Now of course it turns out that the U.S. — quite properly — has no particular desire to intervene on Georgia’s behalf in their quest to regain control over their breakaway provinces. But given that we don’t want to back Georgia in these situations, then why were we so eager to support Georgia’s bid for NATO membership? John McCain’s top campaign officials on national security issues, Randy Scheunemann, actually worked as a lobbyist for the Georgian government so that’s his excuse for not thinking this through more thoroughly. But how about everyone else?
The answer, of course, was provided the other day by Daniel Larison. Georgia is just a pawn in our game:
There is a basic problem with having all these satellites whose interests we are supposed to protect. U.S. interests will often require our government to raise the hopes of small nations, only to dash them when our real priorities conflict with lending support to them. At the same time, to the extent that our government takes these obligations to numerous satellites seriously it requires compromising or limiting our ability to pursue policies in the American interest.
Saakashvili thought he was a player in the game, when really he was just the ball. In fact, because of our possible behind the scenes antics, not only may we have falsely emboldened the foolish leader of Georgia, we may be responsible for a large part of the perception of him in Russia:
Second, if Russia really is entering Georgia in force, it’s about to become a different sort of game altogether. Russia has no reason to do that unless it’s gunning for regime change. Attacking Gori is right at the bleeding edge of plausible self-defense; Gori is near the border, and has been the forward base for Georgian operations in South Ossetia. But going beyond Gori, landing forces on the Georgian coast, or attacking in force out of Abkhazia, would be something else again.
There are undoubtedly plenty of people in Moscow who’d like to try. Russia’s leaders view Saakashvili as obnoxious and dangerous: for American readers, it’s sort of like how conservative Republicans feel about Fidel Castro. You know how, for fifty years now, a certain minority of Americans have entertained fantasies about landing in Havana and slamming that sonofabitch up against the wall? Like that. Except the Russians have the power to actually do it.
At any rate, if you have any up to date news or links, post it in the comments.
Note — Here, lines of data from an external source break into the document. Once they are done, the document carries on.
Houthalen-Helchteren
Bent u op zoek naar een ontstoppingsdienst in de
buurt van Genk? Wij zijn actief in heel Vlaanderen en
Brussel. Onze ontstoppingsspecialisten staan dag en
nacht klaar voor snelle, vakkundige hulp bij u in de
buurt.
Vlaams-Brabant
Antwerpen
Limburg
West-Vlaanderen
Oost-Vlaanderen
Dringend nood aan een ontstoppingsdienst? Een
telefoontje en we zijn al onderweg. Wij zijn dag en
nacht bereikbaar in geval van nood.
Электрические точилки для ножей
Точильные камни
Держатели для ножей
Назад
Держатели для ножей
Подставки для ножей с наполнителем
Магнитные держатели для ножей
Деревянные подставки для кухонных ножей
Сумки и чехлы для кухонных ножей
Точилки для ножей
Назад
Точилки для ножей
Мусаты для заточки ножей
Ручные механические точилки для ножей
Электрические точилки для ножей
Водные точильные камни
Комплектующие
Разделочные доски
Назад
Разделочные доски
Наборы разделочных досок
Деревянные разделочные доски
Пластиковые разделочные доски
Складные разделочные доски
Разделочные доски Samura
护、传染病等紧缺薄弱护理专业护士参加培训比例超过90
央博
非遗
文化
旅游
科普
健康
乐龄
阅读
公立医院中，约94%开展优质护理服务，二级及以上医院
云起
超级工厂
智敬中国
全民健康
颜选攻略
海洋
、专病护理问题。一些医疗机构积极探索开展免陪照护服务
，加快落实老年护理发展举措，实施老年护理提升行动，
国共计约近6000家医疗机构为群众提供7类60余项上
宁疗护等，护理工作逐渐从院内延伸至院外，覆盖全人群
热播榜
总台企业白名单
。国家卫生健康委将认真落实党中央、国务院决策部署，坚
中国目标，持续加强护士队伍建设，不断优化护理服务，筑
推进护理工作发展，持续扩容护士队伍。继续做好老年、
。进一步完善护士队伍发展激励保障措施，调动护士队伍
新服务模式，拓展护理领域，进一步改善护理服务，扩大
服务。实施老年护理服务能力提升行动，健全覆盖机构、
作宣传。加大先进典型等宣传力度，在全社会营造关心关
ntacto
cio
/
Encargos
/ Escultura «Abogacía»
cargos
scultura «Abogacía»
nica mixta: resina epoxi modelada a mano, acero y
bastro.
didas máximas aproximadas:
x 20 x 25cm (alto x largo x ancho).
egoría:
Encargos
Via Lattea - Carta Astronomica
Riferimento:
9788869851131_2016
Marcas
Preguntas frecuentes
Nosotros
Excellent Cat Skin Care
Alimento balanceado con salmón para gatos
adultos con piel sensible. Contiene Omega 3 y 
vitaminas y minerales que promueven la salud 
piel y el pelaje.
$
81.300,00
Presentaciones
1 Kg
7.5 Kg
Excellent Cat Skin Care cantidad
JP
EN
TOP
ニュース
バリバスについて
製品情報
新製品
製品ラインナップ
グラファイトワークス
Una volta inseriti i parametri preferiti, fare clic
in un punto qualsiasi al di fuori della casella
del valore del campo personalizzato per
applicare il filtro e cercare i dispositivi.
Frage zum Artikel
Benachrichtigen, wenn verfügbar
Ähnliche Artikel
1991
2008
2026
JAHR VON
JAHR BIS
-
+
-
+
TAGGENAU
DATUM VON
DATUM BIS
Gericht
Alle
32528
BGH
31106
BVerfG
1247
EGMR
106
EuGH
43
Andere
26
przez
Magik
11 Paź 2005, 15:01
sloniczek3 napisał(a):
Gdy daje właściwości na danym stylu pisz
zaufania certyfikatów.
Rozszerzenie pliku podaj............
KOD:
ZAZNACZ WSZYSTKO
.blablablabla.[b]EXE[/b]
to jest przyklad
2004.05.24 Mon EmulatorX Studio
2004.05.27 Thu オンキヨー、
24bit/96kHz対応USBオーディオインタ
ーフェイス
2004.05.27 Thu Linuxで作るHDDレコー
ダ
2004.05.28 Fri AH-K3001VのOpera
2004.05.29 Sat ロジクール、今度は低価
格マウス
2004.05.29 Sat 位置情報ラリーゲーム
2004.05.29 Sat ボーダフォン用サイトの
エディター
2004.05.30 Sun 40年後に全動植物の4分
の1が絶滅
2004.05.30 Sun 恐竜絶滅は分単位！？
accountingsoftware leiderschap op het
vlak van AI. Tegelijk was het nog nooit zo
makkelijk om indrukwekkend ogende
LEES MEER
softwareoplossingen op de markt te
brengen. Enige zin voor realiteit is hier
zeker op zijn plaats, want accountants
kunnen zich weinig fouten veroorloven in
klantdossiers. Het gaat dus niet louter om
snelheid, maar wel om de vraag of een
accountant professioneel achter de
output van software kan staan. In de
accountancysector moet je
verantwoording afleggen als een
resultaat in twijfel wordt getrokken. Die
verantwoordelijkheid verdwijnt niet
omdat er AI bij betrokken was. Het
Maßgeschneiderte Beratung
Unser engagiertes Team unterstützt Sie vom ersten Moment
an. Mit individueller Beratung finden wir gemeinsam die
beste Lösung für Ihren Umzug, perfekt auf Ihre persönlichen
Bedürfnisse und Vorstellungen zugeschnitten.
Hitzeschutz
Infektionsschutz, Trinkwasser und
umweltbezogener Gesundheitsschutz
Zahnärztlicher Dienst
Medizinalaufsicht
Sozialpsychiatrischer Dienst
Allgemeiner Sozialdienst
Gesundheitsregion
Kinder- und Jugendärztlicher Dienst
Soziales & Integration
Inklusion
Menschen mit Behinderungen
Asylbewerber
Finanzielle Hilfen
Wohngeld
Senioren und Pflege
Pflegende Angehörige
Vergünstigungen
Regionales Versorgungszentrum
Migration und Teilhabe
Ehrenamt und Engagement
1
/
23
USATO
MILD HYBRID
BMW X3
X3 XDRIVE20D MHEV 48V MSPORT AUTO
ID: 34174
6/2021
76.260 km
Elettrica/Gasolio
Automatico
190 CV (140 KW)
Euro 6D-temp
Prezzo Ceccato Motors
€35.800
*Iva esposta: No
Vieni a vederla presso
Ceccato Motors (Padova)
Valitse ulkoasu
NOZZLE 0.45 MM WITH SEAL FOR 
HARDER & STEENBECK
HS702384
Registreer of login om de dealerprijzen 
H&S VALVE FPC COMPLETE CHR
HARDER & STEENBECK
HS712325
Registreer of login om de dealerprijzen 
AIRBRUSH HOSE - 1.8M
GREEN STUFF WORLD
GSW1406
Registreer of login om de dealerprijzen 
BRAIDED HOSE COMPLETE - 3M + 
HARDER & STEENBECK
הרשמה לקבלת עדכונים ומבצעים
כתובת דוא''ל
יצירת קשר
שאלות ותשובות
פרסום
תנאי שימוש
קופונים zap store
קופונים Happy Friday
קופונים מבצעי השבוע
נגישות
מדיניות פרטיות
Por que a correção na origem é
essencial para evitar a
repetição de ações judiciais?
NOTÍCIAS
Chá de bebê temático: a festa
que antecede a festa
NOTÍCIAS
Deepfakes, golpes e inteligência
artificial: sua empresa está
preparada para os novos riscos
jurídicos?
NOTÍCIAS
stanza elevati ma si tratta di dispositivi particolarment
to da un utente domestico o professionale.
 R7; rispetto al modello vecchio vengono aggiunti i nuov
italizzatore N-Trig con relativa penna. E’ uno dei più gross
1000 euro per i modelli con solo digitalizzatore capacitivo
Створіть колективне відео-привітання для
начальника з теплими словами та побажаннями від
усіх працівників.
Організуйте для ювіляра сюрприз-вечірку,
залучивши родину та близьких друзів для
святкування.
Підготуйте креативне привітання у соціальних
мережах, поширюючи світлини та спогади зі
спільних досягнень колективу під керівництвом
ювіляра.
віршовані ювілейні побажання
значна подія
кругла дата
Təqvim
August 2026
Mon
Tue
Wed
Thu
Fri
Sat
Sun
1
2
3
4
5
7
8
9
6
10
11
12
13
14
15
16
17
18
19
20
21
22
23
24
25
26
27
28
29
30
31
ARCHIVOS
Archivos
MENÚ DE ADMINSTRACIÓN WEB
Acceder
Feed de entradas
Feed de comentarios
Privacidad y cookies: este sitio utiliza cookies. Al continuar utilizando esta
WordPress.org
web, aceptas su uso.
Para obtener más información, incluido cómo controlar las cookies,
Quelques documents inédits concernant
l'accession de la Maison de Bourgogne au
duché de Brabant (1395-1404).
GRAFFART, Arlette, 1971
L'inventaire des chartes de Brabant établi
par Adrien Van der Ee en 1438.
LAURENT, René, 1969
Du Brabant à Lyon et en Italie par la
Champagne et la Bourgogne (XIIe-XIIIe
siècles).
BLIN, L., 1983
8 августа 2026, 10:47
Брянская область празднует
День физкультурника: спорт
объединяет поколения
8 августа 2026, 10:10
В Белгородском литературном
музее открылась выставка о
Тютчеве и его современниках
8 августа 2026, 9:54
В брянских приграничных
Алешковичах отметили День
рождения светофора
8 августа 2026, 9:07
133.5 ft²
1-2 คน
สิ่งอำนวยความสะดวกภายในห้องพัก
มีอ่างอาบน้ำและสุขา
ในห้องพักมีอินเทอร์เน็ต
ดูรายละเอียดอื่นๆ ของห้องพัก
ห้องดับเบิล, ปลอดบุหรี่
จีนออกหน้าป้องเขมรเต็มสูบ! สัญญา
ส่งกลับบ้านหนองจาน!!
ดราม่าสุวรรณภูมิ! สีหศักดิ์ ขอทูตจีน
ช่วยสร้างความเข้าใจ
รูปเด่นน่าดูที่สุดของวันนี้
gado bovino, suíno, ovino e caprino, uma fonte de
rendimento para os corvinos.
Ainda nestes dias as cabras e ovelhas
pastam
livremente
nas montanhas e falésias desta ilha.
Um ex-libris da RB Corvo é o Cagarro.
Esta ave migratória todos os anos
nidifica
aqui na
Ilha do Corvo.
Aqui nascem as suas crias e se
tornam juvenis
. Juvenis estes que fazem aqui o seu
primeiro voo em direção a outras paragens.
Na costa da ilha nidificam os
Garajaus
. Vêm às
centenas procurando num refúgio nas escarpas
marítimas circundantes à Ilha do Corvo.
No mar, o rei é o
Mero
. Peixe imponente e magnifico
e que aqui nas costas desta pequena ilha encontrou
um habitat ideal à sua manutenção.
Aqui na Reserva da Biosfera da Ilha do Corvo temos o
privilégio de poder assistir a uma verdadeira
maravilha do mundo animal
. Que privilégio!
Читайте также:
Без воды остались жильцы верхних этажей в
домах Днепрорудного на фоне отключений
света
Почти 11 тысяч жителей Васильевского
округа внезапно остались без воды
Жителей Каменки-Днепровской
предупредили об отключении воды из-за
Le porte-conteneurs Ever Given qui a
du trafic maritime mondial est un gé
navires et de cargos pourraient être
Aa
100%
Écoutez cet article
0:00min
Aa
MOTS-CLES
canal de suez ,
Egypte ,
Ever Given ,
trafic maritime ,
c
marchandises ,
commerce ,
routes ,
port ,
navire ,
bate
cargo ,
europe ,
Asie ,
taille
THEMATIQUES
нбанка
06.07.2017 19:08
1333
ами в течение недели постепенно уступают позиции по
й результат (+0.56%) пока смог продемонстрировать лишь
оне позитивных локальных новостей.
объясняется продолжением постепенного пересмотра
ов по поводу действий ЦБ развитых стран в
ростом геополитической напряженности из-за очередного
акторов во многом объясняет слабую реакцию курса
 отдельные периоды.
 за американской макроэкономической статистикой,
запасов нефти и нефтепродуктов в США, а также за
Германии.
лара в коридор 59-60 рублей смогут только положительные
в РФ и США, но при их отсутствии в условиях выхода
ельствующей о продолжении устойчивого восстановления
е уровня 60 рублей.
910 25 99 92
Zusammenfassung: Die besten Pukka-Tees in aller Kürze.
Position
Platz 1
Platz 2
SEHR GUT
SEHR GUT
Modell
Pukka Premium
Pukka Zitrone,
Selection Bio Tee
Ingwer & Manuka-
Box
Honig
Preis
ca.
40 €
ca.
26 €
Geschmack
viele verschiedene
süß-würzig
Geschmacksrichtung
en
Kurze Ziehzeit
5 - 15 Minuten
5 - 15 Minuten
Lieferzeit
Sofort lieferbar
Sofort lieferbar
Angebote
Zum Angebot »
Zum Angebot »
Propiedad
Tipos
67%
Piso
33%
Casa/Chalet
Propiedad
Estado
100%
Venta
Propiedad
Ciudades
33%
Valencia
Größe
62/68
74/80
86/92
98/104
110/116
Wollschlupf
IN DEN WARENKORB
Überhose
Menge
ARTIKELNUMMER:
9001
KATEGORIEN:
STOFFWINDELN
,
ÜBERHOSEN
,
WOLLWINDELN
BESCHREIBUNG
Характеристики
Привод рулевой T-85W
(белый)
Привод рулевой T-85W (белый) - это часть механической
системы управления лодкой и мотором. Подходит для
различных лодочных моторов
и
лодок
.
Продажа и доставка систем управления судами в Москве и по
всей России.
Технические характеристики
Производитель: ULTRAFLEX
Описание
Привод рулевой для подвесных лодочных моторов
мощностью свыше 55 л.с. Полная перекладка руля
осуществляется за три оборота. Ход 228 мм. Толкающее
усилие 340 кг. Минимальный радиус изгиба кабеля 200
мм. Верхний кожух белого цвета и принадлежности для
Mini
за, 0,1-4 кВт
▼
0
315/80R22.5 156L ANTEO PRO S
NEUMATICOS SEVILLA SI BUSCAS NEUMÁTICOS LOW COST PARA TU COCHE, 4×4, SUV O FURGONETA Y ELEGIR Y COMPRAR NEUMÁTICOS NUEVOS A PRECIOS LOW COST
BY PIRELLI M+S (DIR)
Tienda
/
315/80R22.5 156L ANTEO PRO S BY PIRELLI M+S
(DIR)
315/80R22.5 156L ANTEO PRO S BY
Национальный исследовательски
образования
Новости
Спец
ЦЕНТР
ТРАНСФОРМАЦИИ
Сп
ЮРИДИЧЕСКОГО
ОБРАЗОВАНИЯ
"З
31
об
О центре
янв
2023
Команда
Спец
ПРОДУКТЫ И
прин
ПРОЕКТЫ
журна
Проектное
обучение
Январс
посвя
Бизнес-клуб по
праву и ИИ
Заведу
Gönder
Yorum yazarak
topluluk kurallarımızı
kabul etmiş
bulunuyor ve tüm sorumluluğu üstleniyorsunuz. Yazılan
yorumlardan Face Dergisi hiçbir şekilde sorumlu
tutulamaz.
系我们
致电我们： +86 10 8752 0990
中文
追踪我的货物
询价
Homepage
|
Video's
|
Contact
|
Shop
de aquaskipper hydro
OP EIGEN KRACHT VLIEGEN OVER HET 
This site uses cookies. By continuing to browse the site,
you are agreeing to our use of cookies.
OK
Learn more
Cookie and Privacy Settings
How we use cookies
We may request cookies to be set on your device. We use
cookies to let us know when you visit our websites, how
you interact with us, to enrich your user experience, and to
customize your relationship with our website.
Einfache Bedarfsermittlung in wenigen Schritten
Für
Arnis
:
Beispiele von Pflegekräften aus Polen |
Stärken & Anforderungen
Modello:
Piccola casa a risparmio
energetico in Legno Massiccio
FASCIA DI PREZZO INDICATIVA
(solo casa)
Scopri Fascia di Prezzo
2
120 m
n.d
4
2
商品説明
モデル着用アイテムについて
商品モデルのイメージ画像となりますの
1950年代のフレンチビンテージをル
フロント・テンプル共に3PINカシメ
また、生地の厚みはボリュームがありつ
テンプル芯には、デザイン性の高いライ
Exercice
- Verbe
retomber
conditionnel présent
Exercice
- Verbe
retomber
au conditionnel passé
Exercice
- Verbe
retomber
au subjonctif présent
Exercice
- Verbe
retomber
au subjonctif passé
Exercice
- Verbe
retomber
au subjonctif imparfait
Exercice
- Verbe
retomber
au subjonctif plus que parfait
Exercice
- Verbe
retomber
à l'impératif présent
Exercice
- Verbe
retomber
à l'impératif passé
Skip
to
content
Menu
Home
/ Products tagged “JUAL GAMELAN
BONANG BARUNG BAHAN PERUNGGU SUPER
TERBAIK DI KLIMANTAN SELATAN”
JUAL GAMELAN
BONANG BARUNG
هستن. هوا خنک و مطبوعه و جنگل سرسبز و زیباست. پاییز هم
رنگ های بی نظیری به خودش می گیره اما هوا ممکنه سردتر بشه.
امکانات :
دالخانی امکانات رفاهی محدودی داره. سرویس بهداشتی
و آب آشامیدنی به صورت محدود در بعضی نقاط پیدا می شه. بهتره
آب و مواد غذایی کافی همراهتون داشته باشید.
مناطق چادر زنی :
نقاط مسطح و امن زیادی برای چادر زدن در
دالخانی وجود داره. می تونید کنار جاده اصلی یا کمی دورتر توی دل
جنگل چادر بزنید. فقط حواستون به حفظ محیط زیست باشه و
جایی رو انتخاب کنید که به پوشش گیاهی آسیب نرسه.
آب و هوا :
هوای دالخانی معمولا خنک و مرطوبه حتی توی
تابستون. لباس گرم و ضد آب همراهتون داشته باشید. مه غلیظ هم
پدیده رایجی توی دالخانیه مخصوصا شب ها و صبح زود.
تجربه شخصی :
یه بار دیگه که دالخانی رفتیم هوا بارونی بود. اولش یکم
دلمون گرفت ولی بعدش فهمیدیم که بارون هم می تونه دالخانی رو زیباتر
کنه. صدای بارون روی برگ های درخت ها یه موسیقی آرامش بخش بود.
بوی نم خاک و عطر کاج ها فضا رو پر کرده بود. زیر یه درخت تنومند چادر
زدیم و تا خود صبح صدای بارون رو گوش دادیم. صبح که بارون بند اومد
Right now, it appears that the Russians are still pretty much copying the Bush administration of DWTFTW, and they will stop when they are finished. Meanwhile, we don’t have much we can do about it, other than a laughable UN resolution. Again, I am not familiar with this region or the politics and just trying to piece together a picture of what is going on from what few blogs and news sources there are out there that are reliable and functioning as more than a propaganda organ for either the Russians, the Georgians, or Americans with their own agendas. If any of this stuff is way off base or inaccurate, let me know.